La aeronave de la Fuerza Aérea estadounidense aterrizó sin anuncio oficial previo y generó especulaciones en medio de la intervención del puerto fueguino y la tensión política con el gobierno provincial.

La llegada de un avión militar de los Estados Unidos a Ushuaia generó revuelo y abrió una ola de especulaciones en la capital fueguina. Se trató de un Boeing C-40 Clipper de la Fuerza Aérea norteamericana que trasladó a una delegación de congresistas y que aterrizó sin que el Gobierno nacional brindara información oficial previa sobre la visita.

Según fuentes diplomáticas, los visitantes integran una delegación bipartidaria del Comité de Energía y Comercio de la Cámara de Representantes de EE. UU. que arribó al país en el marco del fortalecimiento de la relación entre la gestión de Javier Milei y la administración de Donald Trump. Desde la Embajada estadounidense señalaron que la agenda incluye reuniones con funcionarios y actores clave para abordar temas vinculados a la gestión ambiental, el procesamiento de minerales críticos, permisos mineros, residuos y cuestiones de salud pública.

Aunque se aclaró que la misión es de carácter civil y no involucra operaciones militares, el tipo de aeronave utilizada y el hermetismo oficial alimentaron la sensibilidad local. El C-40 Clipper partió desde la Base Andrews, cerca de Washington, hizo escala en Puerto Rico y Aeroparque, y luego continuó viaje hacia Ushuaia.

El episodio ocurre en un contexto político delicado. Por un lado, coincide con la intervención del Puerto de Ushuaia dispuesta por el Gobierno nacional, una medida que profundizó la tensión con la administración provincial de Gustavo Melella. Desde Nación justificaron la decisión por presuntas irregularidades millonarias en la gestión portuaria, algo que desde Tierra del Fuego rechazan de plano.

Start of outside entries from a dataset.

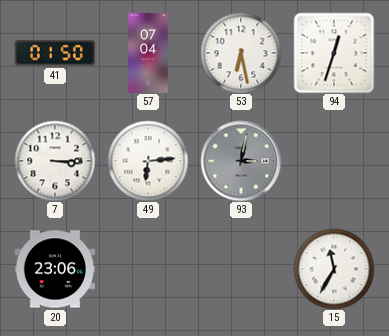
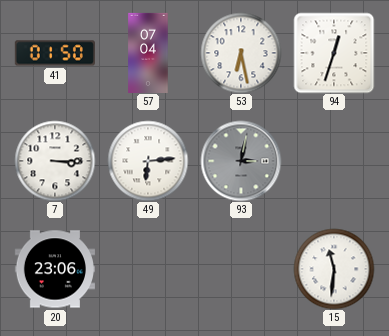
15: 11:35 -> 11:31
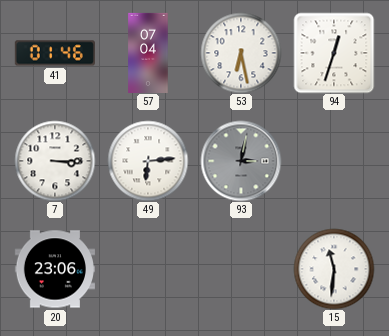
41: 01:50 -> 01:46
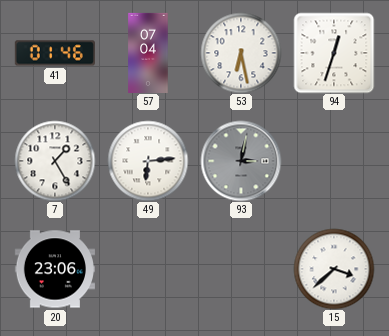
7: 3:15 -> 1:25
15: 11:31 -> 3:38
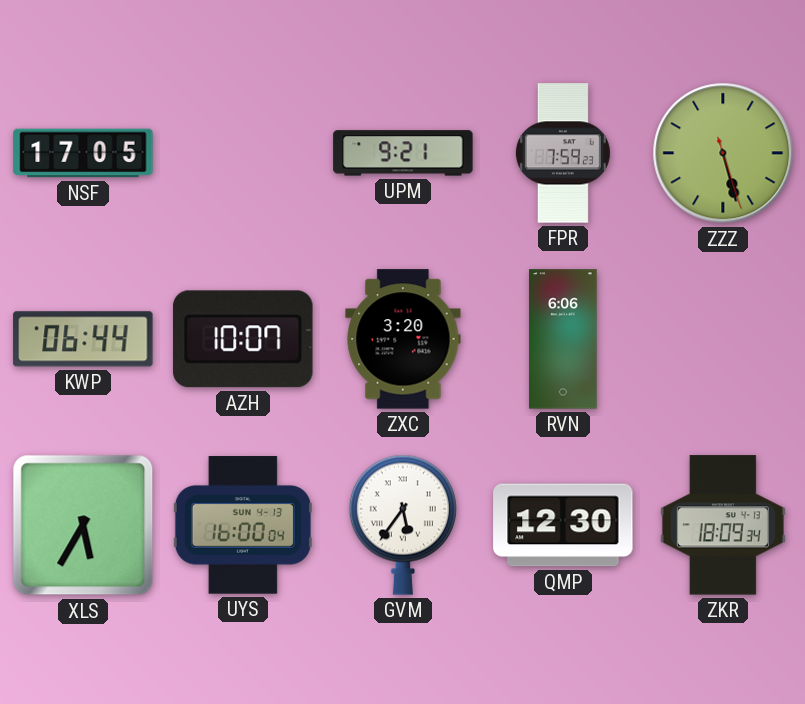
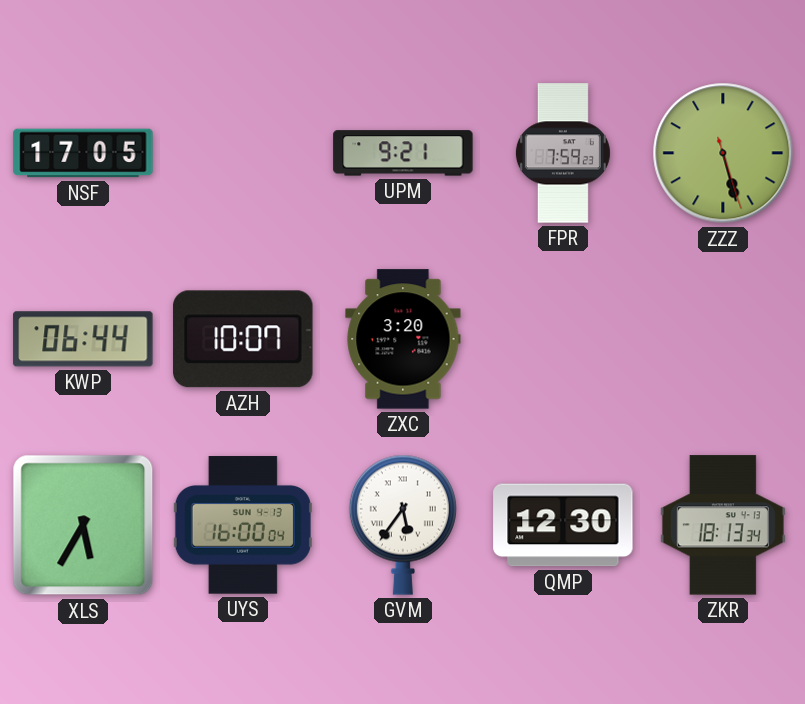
RVN: 6:06 -> none
ZKR: 18:09 -> 18:13
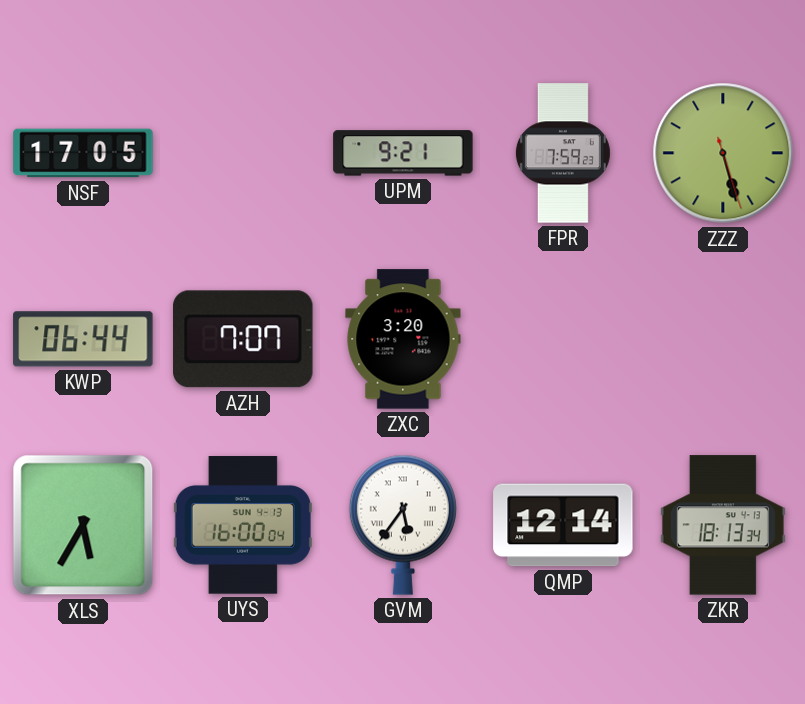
AZH: 10:07 -> 7:07
QMP: 12:30 -> 12:14
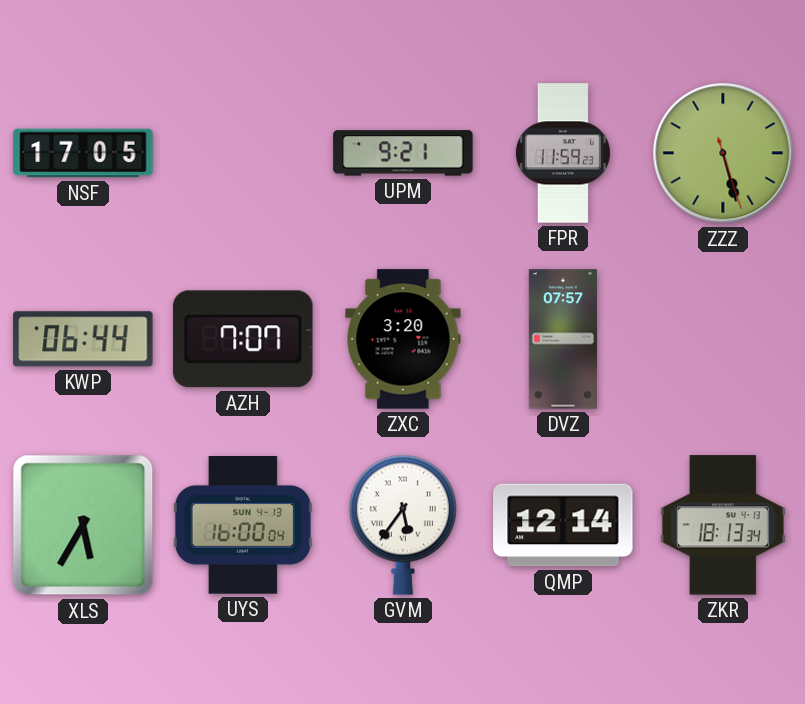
FPR: 7:59 -> 11:59
DVZ: none -> 07:57
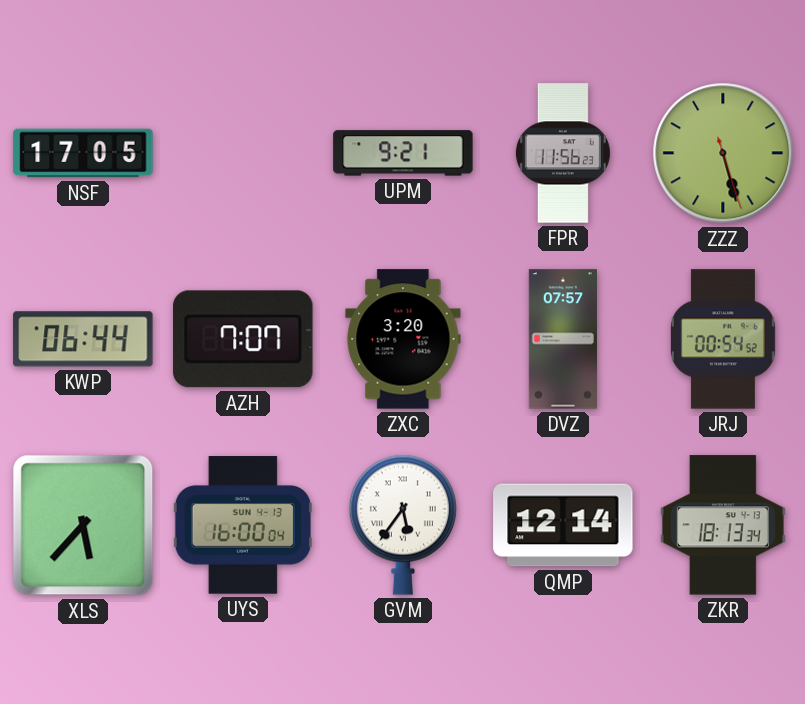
FPR: 11:59 -> 11:56
JRJ: none -> 00:54
XLS: 5:35 -> 5:37
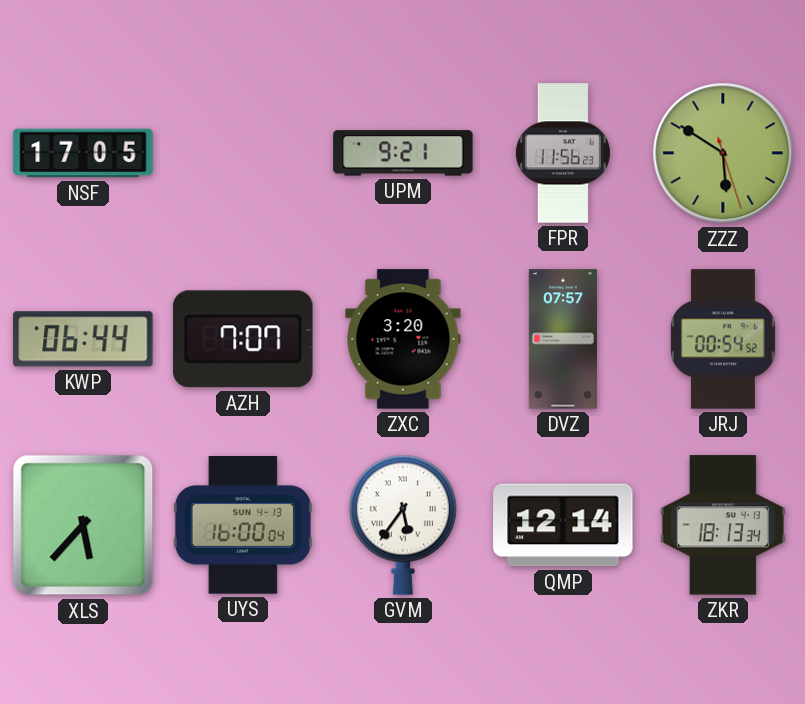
ZZZ: 5:27 -> 5:50
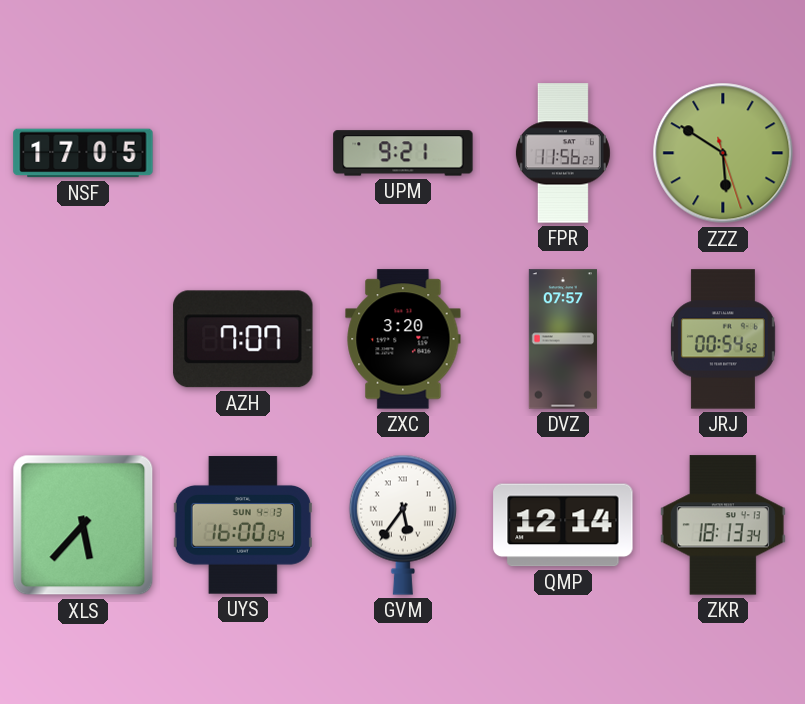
KWP: 06:44 -> none
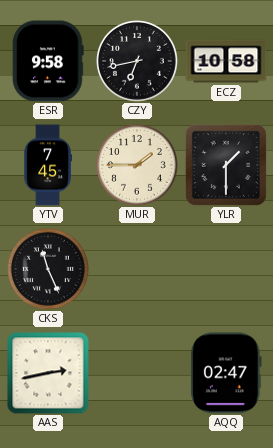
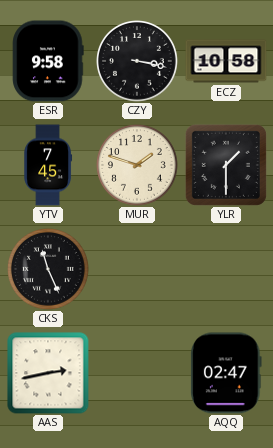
CZY: 6:43 -> 3:17
MUR: 1:45 -> 1:48
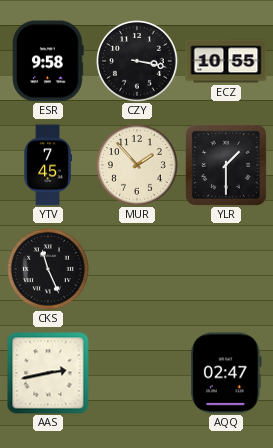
ECZ: 10:58 -> 10:55
MUR: 1:48 -> 1:53
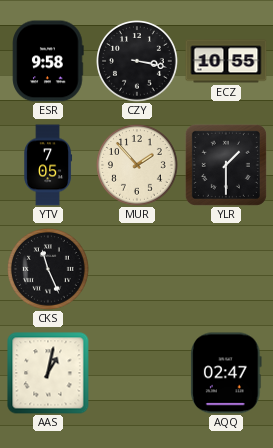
YTV: 7:45 -> 7:05
AAS: 2:43 -> 1:02
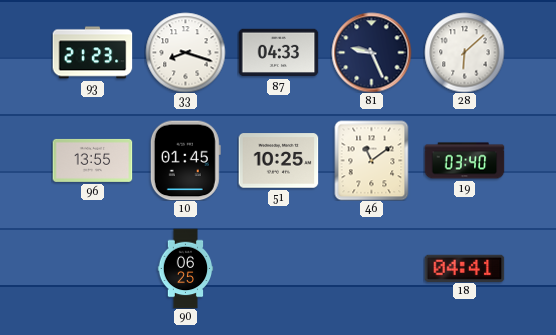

Por otro lado, también se da en momentos en que el Ejecutivo nacional viene utilizando decretos para autorizar el ingreso y egreso de tropas extranjeras ante la falta de aval del Senado, lo que incrementa la susceptibilidad frente a cualquier movimiento vinculado a fuerzas externas.

En las primeras horas, distintos organismos del Gobierno derivaron las consultas a la Cancillería, que no emitió precisiones públicas. La falta de información oficial habilitó versiones en redes sociales y medios locales que vincularon la visita con supuestos acuerdos estratégicos, disputas geopolíticas o la presencia de potencias extranjeras en el sur argentino, ninguna de ellas confirmada.

Desde el Ministerio de Defensa insistieron en que se trata exclusivamente de una misión política de congresistas y que no está relacionada con actividades militares. Los nombres de los integrantes de la delegación no fueron difundidos por razones de seguridad.

La visita se inscribe además en una agenda más amplia de cooperación entre Washington y Buenos Aires, que en los últimos meses incluyó donaciones para emergencias, equipamiento contra incendios y asistencia logística en distintas provincias. En ese marco, la llegada del avión a Ushuaia expuso no solo la magnitud del vínculo bilateral, sino también el nivel de sensibilidad política que atraviesa hoy el extremo sur del país.